In the recent state level elections held in Rajasthan, Madhya Pradesh, Chhattisgarh, the Congress went alone and lost all three (it was the incumbent party in Chhattisgarh and Rajasthan). The Samajwadi Party had openly accused Congress of undermining the alliance as the party refused to part with a few seats with the INDIA partner in MP.

In Bengal, where the Left parties, mainly the state unit of the CPM and the Congress, have been in an off-and-on political relationship during elections, both the BJP and the Trinamul pose an equal threat.

According to sources, Mamata’s statement on Thursday could be an attempt to arm twist the Congress into settling on a seat-sharing formula on her terms.

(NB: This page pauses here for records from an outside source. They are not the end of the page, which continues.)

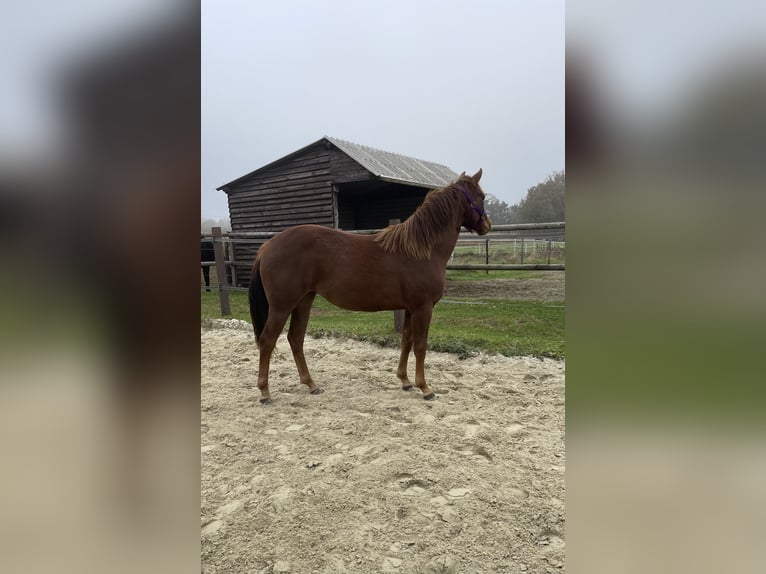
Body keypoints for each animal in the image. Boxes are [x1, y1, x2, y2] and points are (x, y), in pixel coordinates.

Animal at [250, 170, 492, 404]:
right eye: (482, 196)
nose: (487, 226)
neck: (423, 250)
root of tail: (268, 245)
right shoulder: (423, 308)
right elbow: (421, 346)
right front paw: (425, 388)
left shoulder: (409, 308)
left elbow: (406, 341)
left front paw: (405, 381)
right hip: (282, 306)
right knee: (267, 340)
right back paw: (264, 392)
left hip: (303, 301)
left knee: (295, 339)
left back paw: (311, 384)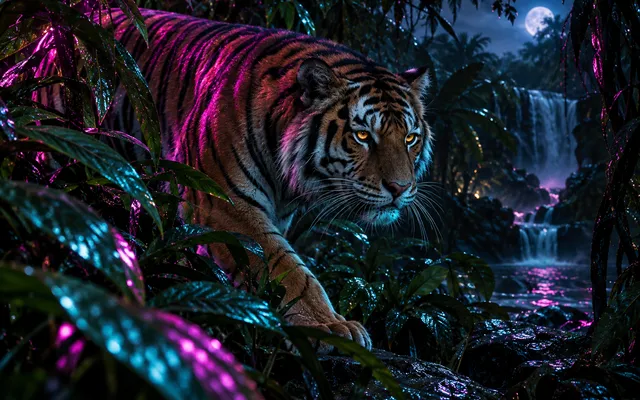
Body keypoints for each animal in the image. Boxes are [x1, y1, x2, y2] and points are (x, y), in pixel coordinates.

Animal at [39, 8, 434, 350]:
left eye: (410, 138)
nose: (399, 189)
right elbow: (289, 268)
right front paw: (329, 327)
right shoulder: (223, 205)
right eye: (363, 135)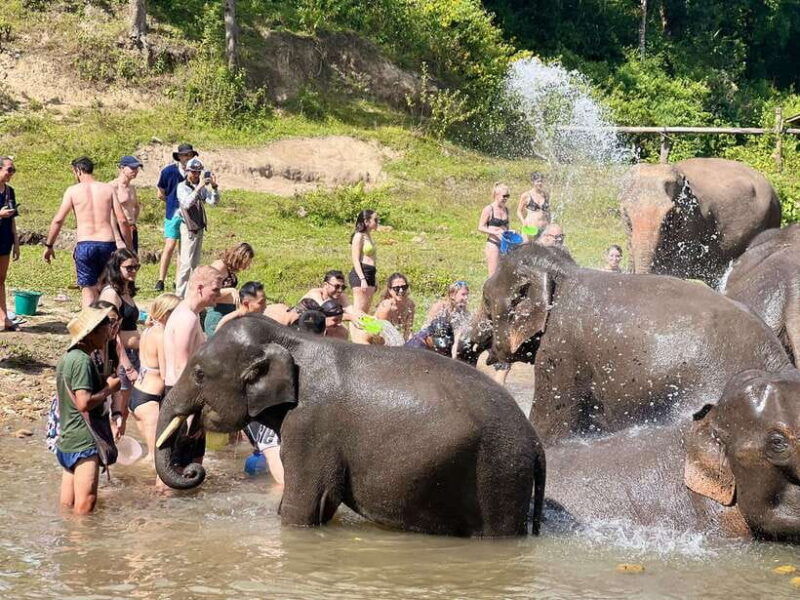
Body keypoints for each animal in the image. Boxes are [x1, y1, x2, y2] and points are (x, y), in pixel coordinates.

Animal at [154, 314, 546, 538]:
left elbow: (305, 507)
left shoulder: (311, 426)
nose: (193, 470)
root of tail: (536, 442)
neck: (291, 340)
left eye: (200, 373)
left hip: (499, 472)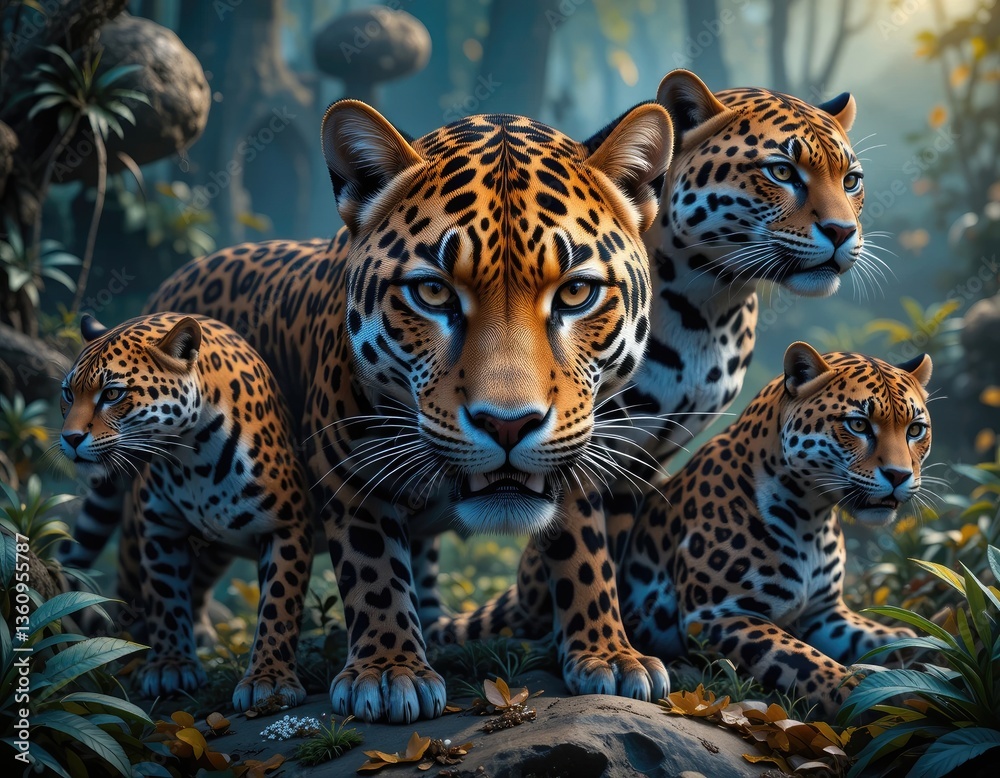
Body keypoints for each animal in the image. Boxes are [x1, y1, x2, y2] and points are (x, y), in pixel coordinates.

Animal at [59, 312, 312, 712]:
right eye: (69, 394)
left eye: (112, 394)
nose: (69, 439)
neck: (192, 457)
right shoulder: (159, 526)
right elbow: (165, 596)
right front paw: (171, 666)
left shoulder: (287, 524)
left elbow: (279, 603)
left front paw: (268, 679)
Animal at [116, 99, 677, 722]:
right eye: (432, 293)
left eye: (577, 293)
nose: (507, 424)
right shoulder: (350, 469)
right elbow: (374, 568)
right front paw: (390, 673)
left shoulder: (575, 452)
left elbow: (585, 554)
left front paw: (608, 653)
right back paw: (160, 658)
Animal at [443, 342, 933, 719]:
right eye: (858, 424)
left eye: (916, 430)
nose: (898, 476)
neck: (813, 513)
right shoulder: (719, 613)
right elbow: (805, 660)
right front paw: (867, 693)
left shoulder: (826, 613)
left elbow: (894, 636)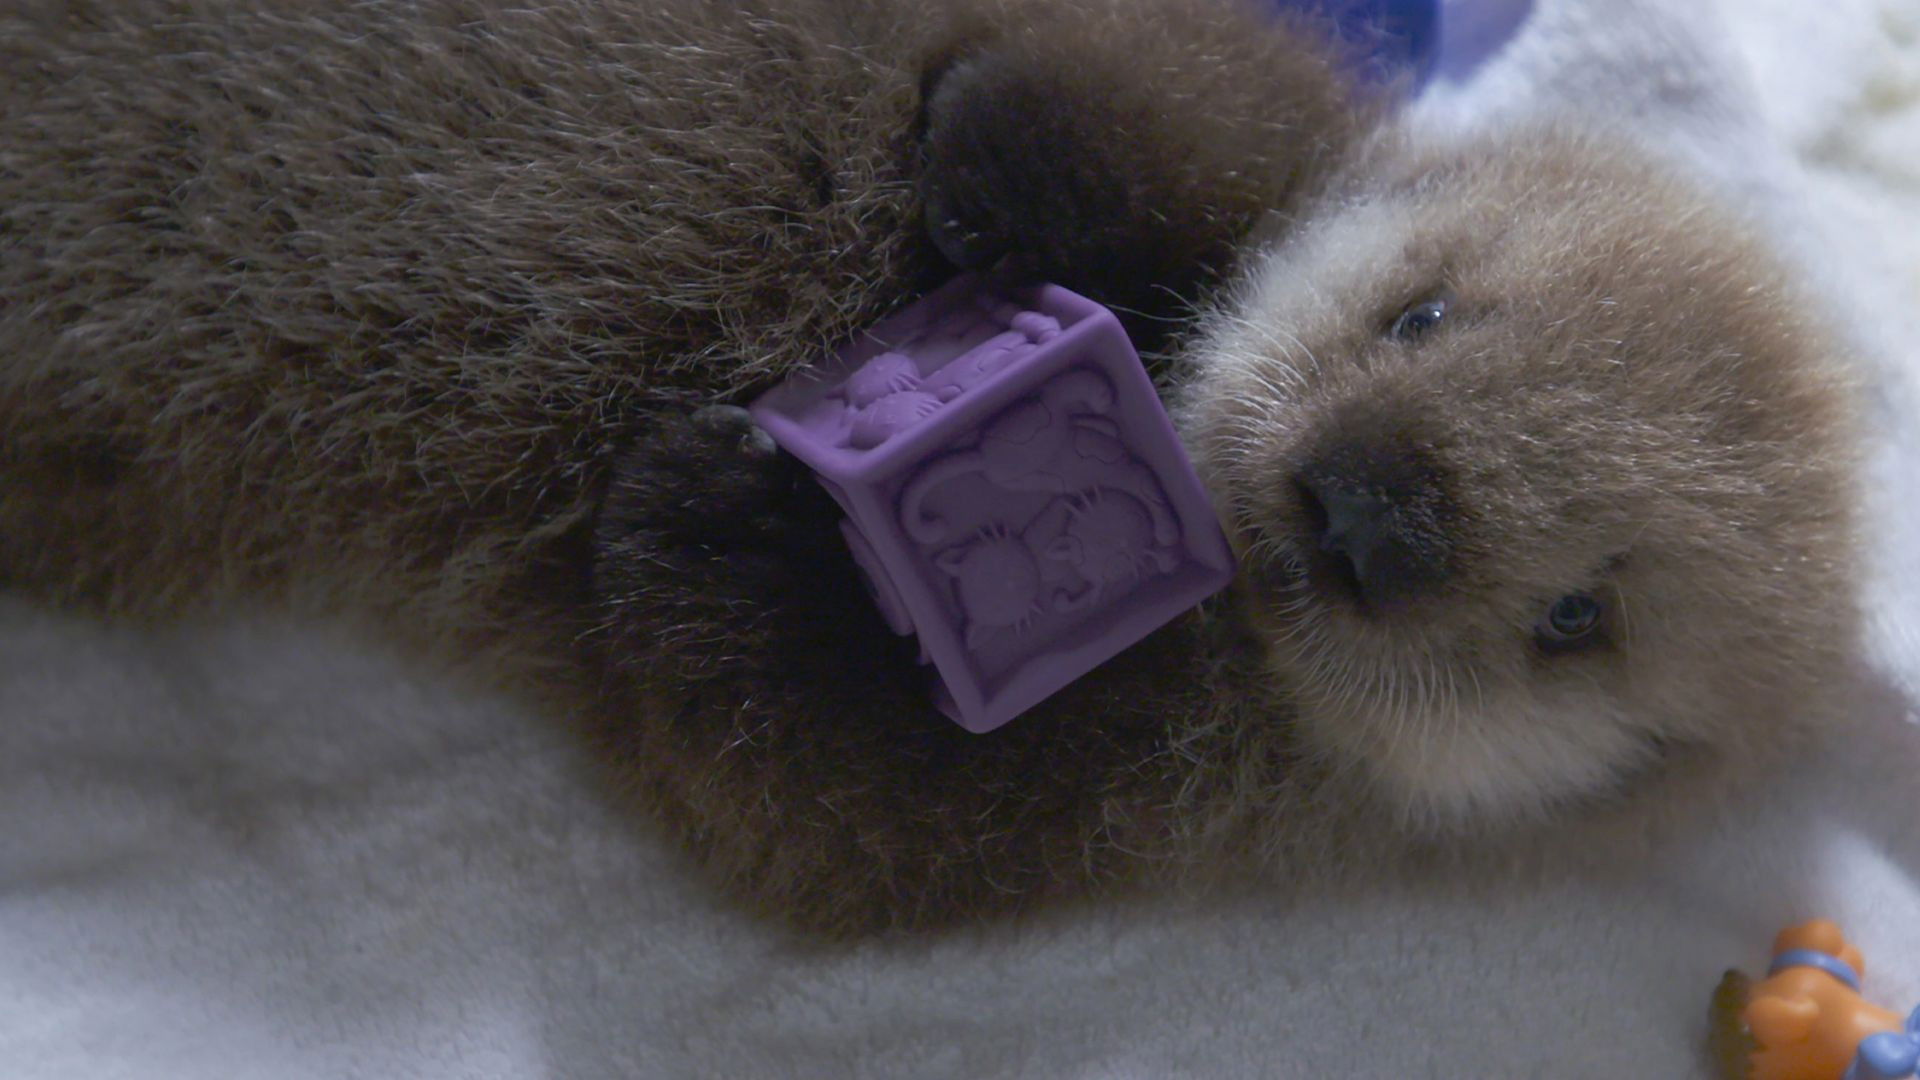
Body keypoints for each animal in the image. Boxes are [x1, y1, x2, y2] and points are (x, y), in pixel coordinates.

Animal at [0, 0, 1859, 935]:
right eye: (1422, 311)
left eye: (1577, 621)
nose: (1367, 511)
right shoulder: (1259, 100)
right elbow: (1175, 90)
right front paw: (1006, 178)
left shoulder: (1092, 816)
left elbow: (794, 786)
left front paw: (725, 524)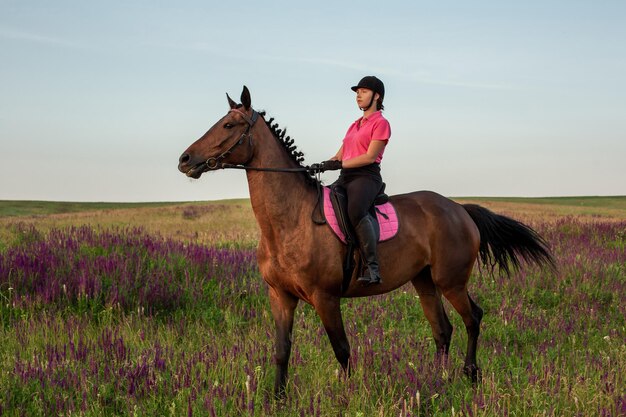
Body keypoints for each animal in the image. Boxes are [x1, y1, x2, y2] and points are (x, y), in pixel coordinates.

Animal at [176, 85, 552, 396]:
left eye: (228, 125)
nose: (185, 160)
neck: (289, 220)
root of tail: (459, 208)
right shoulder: (280, 296)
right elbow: (282, 350)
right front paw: (277, 398)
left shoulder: (325, 298)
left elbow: (342, 349)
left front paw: (348, 395)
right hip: (424, 280)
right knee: (442, 330)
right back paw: (436, 380)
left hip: (451, 281)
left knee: (472, 318)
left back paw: (470, 374)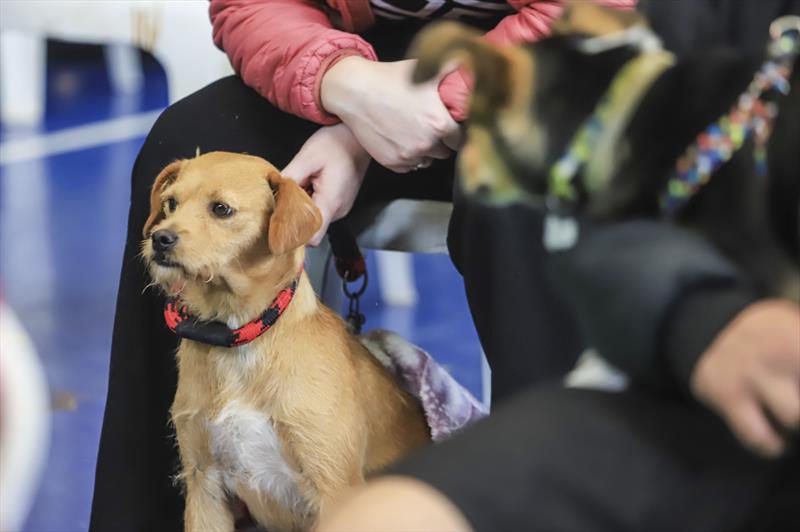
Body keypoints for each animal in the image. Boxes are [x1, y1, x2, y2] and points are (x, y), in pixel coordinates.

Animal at [144, 152, 432, 532]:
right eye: (171, 203)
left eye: (221, 209)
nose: (160, 239)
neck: (237, 340)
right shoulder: (204, 484)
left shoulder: (333, 485)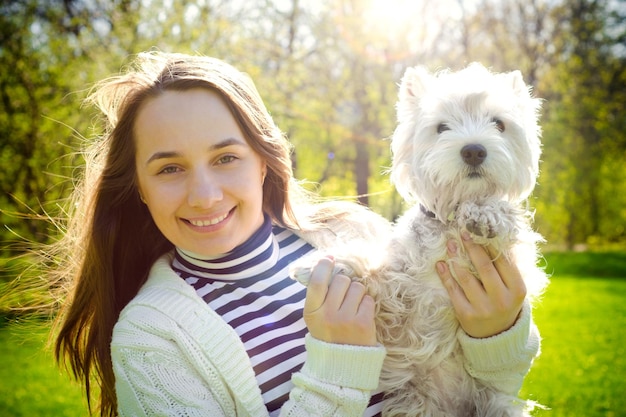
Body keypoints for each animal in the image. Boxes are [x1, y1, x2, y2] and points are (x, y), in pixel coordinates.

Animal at [290, 63, 544, 414]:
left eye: (499, 123)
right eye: (441, 127)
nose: (474, 150)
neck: (450, 219)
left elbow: (503, 220)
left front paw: (485, 215)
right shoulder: (400, 307)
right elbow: (377, 269)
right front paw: (324, 263)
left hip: (498, 404)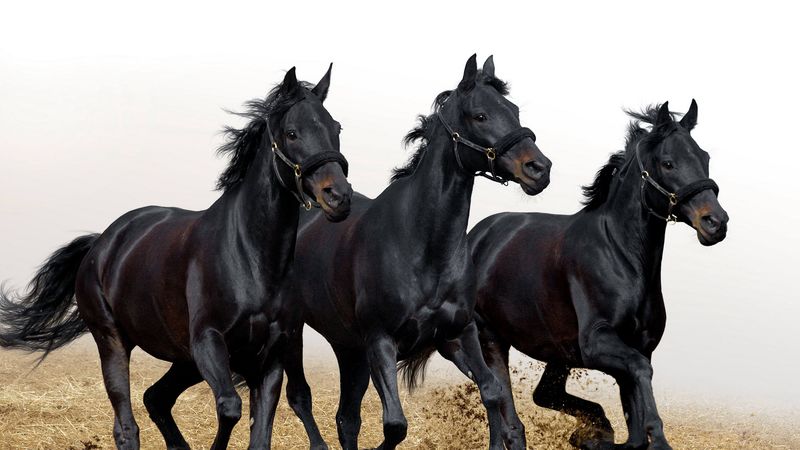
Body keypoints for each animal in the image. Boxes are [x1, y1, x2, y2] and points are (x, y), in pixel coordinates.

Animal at [0, 65, 352, 450]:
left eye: (336, 128)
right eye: (292, 133)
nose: (338, 197)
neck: (252, 259)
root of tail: (102, 243)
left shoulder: (270, 356)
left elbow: (259, 435)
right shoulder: (209, 343)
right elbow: (229, 407)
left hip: (183, 360)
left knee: (156, 397)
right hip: (113, 341)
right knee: (127, 425)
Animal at [279, 55, 551, 450]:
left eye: (513, 110)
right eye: (480, 115)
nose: (539, 169)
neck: (422, 248)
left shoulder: (458, 334)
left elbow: (493, 392)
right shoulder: (380, 343)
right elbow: (395, 424)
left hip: (349, 348)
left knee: (346, 418)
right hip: (295, 331)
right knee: (302, 397)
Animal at [468, 100, 728, 450]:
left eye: (705, 158)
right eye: (668, 163)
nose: (716, 222)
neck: (621, 257)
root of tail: (476, 236)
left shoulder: (635, 347)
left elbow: (634, 418)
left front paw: (599, 435)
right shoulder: (597, 343)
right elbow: (641, 374)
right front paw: (656, 437)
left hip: (557, 352)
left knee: (544, 393)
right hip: (491, 338)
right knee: (505, 408)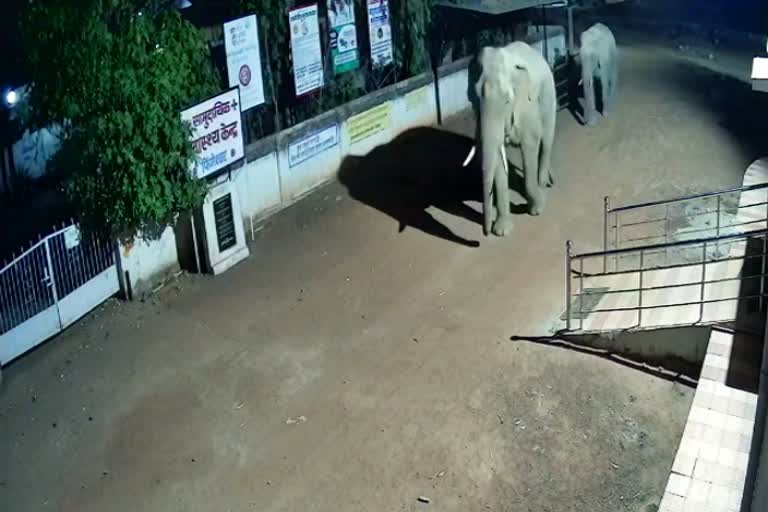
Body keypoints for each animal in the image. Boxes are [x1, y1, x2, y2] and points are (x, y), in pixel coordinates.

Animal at [462, 42, 560, 238]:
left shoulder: (527, 104)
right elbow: (499, 160)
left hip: (548, 94)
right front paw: (502, 231)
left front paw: (536, 209)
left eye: (507, 101)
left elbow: (531, 143)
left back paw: (543, 185)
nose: (485, 234)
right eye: (472, 100)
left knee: (546, 140)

Her ideological rivals, the Left Front, has categorically ruled out any electoral adjustments with the Trinamul, despite the occasional joint protests on several issues in Delhi including the recent suspension of Opposition MPs from both houses of Parliament.

“The situation in Bengal is different from the rest of the country. Here, the fight is against both the communal BJP and the corrupt Trinamul,” said a CPM politburo member. “The Trinamul is not interested in fighting against the BJP. They want to protect their own interests.”

On Wednesday the Congress MP from Maldah South, Abu Hashem Khan Chowdhury, had claimed that Trinamul had offered two seats, Maldah South and Berhampore (the last two remaining Congress citadels in the state), to the Congress.

Most Congress leaders in Bengal are also against joining hands with the Trinamul, though on some of the issues, like the cash-for-query controversy around the former Krishnagar MP Mahua Moitra, both the Congress and the CPM had come out in her support even before her own party.

“There is a lot of uncertainty on whether we will contest the polls in an alliance with either the Trinamul or the Left in Bengal. We want the air to be cleared. There is not much time left for us,” said a Bengal Congress leader.

Since coming to power in Bengal in 2011, the Trinamul leadership actively pursued a policy of poaching elected representatives and organizational leaders from both the Left and the Congress.

The Congress, the Left Front contested the 2021 Assembly polls in an alliance with the Indian Secular Front and ended up with zero seats. Only one ISF candidate Naushad Siddiqui won from Bhangor. The Congress nominee from Sagardighi, Bayron Biswas, won from the seat as a Congress-Left alliance candidate early this year but later defected to the Trinamul.

While in neighbouring Bihar, Congress leaders are keen on contesting under the INDIA block, in Uttar Pradesh the situation is tricky with both the Samajwadi Party and the Bahujan Samaj Party singing different tunes.

On Thursday, BSP MP Malook Nagar set the condition that the BSP could join the alliance if the party chief Mayawati was propped as the PM face. Last week, Mamata and Delhi chief minister and AAP convenor Arvind Kejriwal had suggested Congress president Mallikarjun Kharge as the Prime Ministerial nominee, which the latter has turned down.